The Lenten Season is now behind us, but just this morning I finished a book I started in the beginning of Lent. The book is conspicuously titled Lent (Free PDF of Book). The book published in 1902 is composed of 30 short articles by 30 Protestant Episcopal Bishops.
These are fairly conservative Bishops, unlike what one may find in the modern Episcopal landscape.
The book deals with a variety of Lenten themes. Among them is the consistent themes of preparation and discipline. Lent is a time of testing. A testing–though not equally–like unto the testing of Jesus in the wilderness for 40 days. Lent requires a sacred desire to examine oneself in light of God’s Word.
The 40 days of Lent serve as a time of self-control. The Lenten man is purposeful about those sins that have overtaken him. It is not as if he has not considered his sins outside the season of Lent, but that the season provides greater opportunities to look deeply into one’s walk in the gospel.

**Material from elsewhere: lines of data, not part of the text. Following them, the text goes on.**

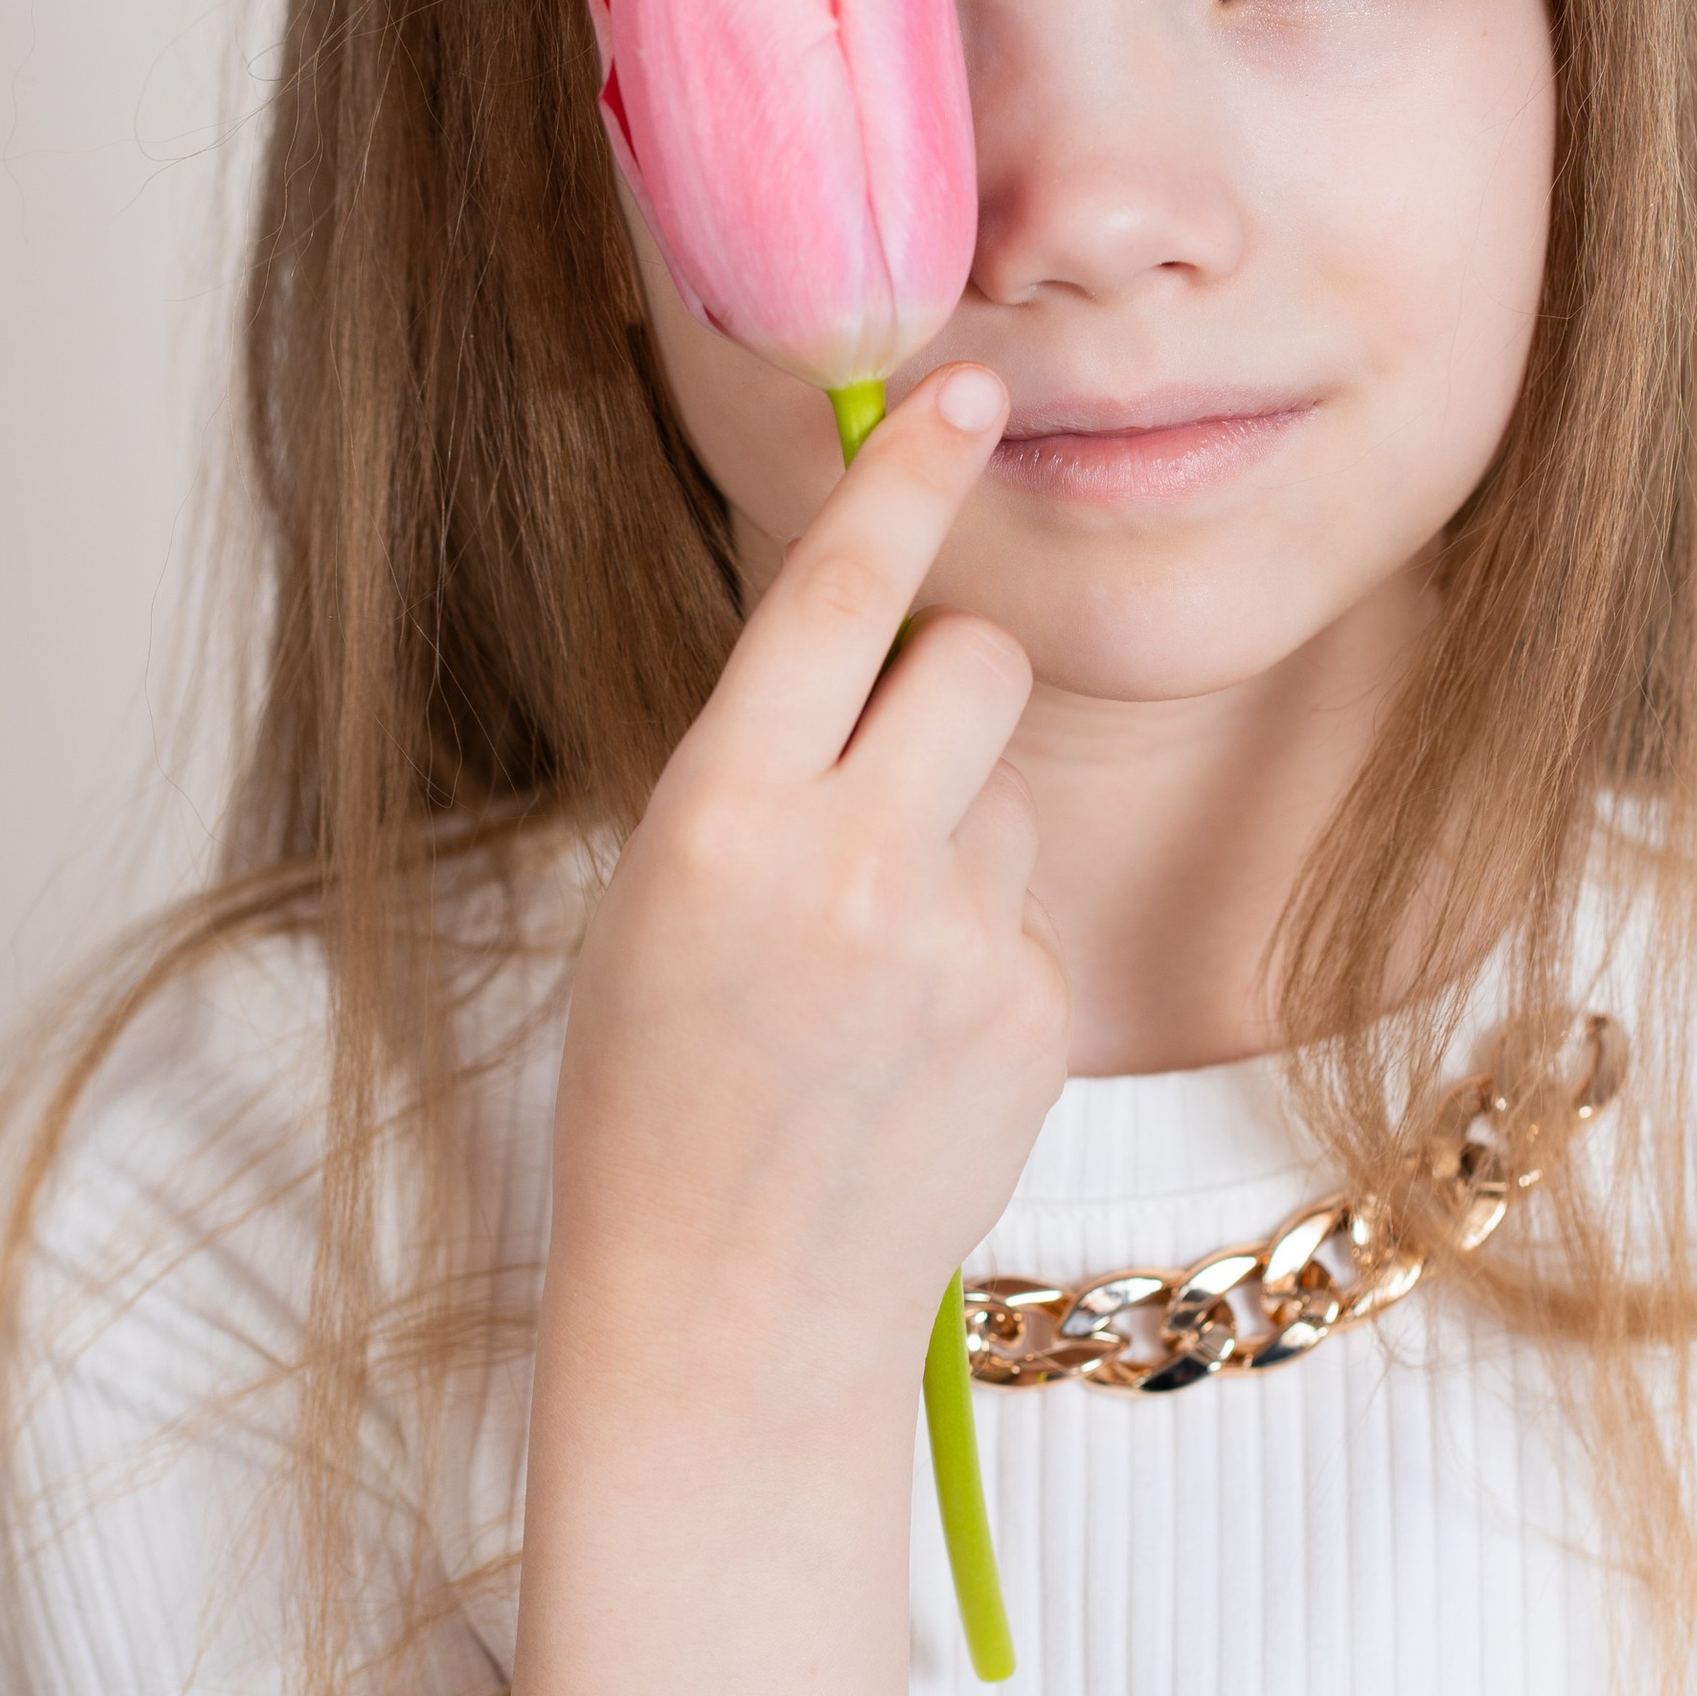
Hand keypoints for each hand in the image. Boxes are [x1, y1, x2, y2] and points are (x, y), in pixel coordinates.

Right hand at [551, 359, 1067, 1424]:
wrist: (729, 1305)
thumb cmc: (662, 1090)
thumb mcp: (661, 898)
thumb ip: (768, 767)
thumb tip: (886, 646)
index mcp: (716, 817)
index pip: (830, 597)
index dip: (905, 481)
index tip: (967, 389)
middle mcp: (845, 863)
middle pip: (971, 665)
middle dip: (947, 691)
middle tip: (881, 791)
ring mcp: (956, 943)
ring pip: (1010, 793)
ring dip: (959, 844)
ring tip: (869, 977)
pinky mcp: (1036, 1012)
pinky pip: (1034, 911)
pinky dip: (986, 957)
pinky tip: (914, 1050)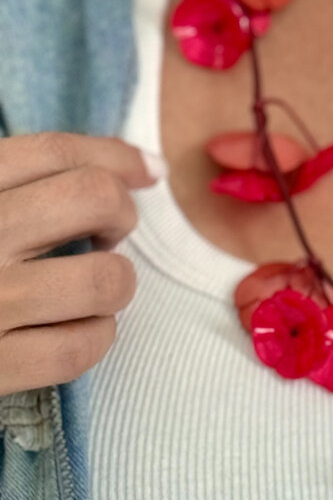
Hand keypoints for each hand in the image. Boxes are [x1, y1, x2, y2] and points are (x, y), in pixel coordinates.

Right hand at [0, 133, 162, 396]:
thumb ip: (17, 178)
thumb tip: (147, 167)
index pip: (55, 152)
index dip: (116, 156)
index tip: (146, 172)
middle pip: (93, 199)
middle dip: (119, 213)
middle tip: (104, 233)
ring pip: (104, 279)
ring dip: (114, 282)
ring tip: (87, 286)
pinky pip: (81, 348)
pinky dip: (96, 337)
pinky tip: (76, 329)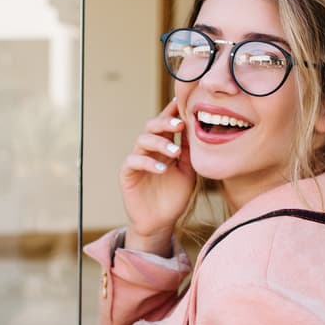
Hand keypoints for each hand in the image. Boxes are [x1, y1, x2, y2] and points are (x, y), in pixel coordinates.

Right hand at [120, 98, 195, 251]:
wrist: (160, 222)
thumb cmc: (174, 196)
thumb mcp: (188, 171)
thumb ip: (190, 152)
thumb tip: (197, 128)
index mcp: (164, 146)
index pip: (167, 124)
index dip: (173, 112)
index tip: (183, 103)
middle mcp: (149, 149)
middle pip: (152, 126)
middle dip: (166, 122)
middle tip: (180, 125)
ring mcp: (137, 159)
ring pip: (142, 140)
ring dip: (160, 143)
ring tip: (175, 152)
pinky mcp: (127, 173)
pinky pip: (134, 161)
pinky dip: (148, 163)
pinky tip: (162, 169)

The book also offered warnings. Some may treat Lent as the only period of self-examination and good works, thereby acting carelessly throughout the rest of the Church year, but as St. Paul so clearly states: “God forbid that we continue to live in sin!”
The Church also provides with its various liturgical services extra opportunities for repentance and sacred living. “Repentance,” as Luther observed in his 95 theses, “is the life of the Christian” (paraphrase).
Lent is a necessary season for the Christian. If all is feasting then feasting is mundane. But Lent teaches us that the reason feasting is such a fundamental part of Christian existence is because fasting exists. There can be no glory without cross. There can be no empty tomb without the crown of thorns. So too, there can be no rejoicing without repentance.